We are a stress case. We have more stimulation then ever. More noise, more lights, more motion infront of our face. We are more fed, less nourished and mostly mis in formed. We are rich in all we have but everyone is poor by social standards. We are knowledgeable of such profound understanding of the working of the universe but so utter ignorant out of shape to the inner workings of love, peace or faith.
This, and a bunch of other things that I could go on about, makes any sane person anxious, depressed or angry. Most people I meet struggle with these issues. I work at a mental hospital that has a great deal of labels of depression or anxiety. Maybe we alsways felt this way as a species.... I dont think so.
I think we are getting tired. Which is a good sign. Might be the start of a change. I know it was for me.
"Life sucks"
"Life is too much, holly shit it is too much"
then is went to
"Life sucks, Im tired of being stressed out."
then my head echoed
"You know what. I have had it, I quit, I give up. Im going to kill myself if I keep living this way. So before I leave this world I am going to start to do what I want. A farewell party"
Then i had the conversation of
"Well what do I want to do then?

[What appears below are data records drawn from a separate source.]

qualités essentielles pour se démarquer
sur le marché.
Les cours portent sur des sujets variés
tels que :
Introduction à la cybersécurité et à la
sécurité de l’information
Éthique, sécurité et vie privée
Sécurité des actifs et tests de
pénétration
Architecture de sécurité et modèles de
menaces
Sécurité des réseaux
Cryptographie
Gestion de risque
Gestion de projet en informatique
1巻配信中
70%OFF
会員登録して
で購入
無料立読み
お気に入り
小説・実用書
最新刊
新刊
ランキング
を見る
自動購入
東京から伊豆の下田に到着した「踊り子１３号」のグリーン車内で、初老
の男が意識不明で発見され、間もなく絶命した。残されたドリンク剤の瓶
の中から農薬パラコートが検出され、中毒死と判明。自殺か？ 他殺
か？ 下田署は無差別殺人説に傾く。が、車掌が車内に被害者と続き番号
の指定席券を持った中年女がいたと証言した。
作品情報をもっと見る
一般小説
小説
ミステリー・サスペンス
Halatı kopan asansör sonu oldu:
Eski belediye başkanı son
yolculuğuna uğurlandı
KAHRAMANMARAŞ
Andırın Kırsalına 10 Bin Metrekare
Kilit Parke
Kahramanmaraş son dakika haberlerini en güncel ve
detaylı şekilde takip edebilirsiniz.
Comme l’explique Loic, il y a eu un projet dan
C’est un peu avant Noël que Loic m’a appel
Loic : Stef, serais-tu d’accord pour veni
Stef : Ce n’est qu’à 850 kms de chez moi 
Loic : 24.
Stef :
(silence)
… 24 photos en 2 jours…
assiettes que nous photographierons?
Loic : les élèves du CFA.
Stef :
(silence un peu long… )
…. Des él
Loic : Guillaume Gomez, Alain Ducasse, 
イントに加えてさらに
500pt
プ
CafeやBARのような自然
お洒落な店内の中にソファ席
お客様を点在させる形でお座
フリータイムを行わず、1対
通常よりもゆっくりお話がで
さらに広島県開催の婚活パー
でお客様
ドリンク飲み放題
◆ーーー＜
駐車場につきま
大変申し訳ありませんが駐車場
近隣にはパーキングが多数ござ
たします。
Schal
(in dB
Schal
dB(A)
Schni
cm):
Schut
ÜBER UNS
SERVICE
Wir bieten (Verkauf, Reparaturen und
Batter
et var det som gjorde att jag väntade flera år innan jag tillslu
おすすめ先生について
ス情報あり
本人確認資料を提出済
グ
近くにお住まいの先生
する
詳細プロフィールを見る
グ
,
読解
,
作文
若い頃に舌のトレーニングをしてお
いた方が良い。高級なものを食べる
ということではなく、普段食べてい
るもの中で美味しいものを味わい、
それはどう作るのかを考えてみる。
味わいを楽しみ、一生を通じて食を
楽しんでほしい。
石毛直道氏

What do I really want to do.... I want to be in love. Check. I want to be loved. Check. I want to have more free time. Check. I want to be challenged with something I love..... Check....."
Now I hear
"Holly shit, this is fun. I no longer think about what others think, I just manifest. WHy not. I am going to manifest a great life. A fuckign great life..... Here I go...... "
I am not naive. It is a lot of work. I still feel like shit most days. But i have learned to appreciate what I have created. What I do have. Give voice to the yesses and less to the nos.
I am starting to recognize that happiness is not in habits of what we do, but in how well we practice appreciation.
I practice appreciation.
and I appreciate you taking the time to read this post.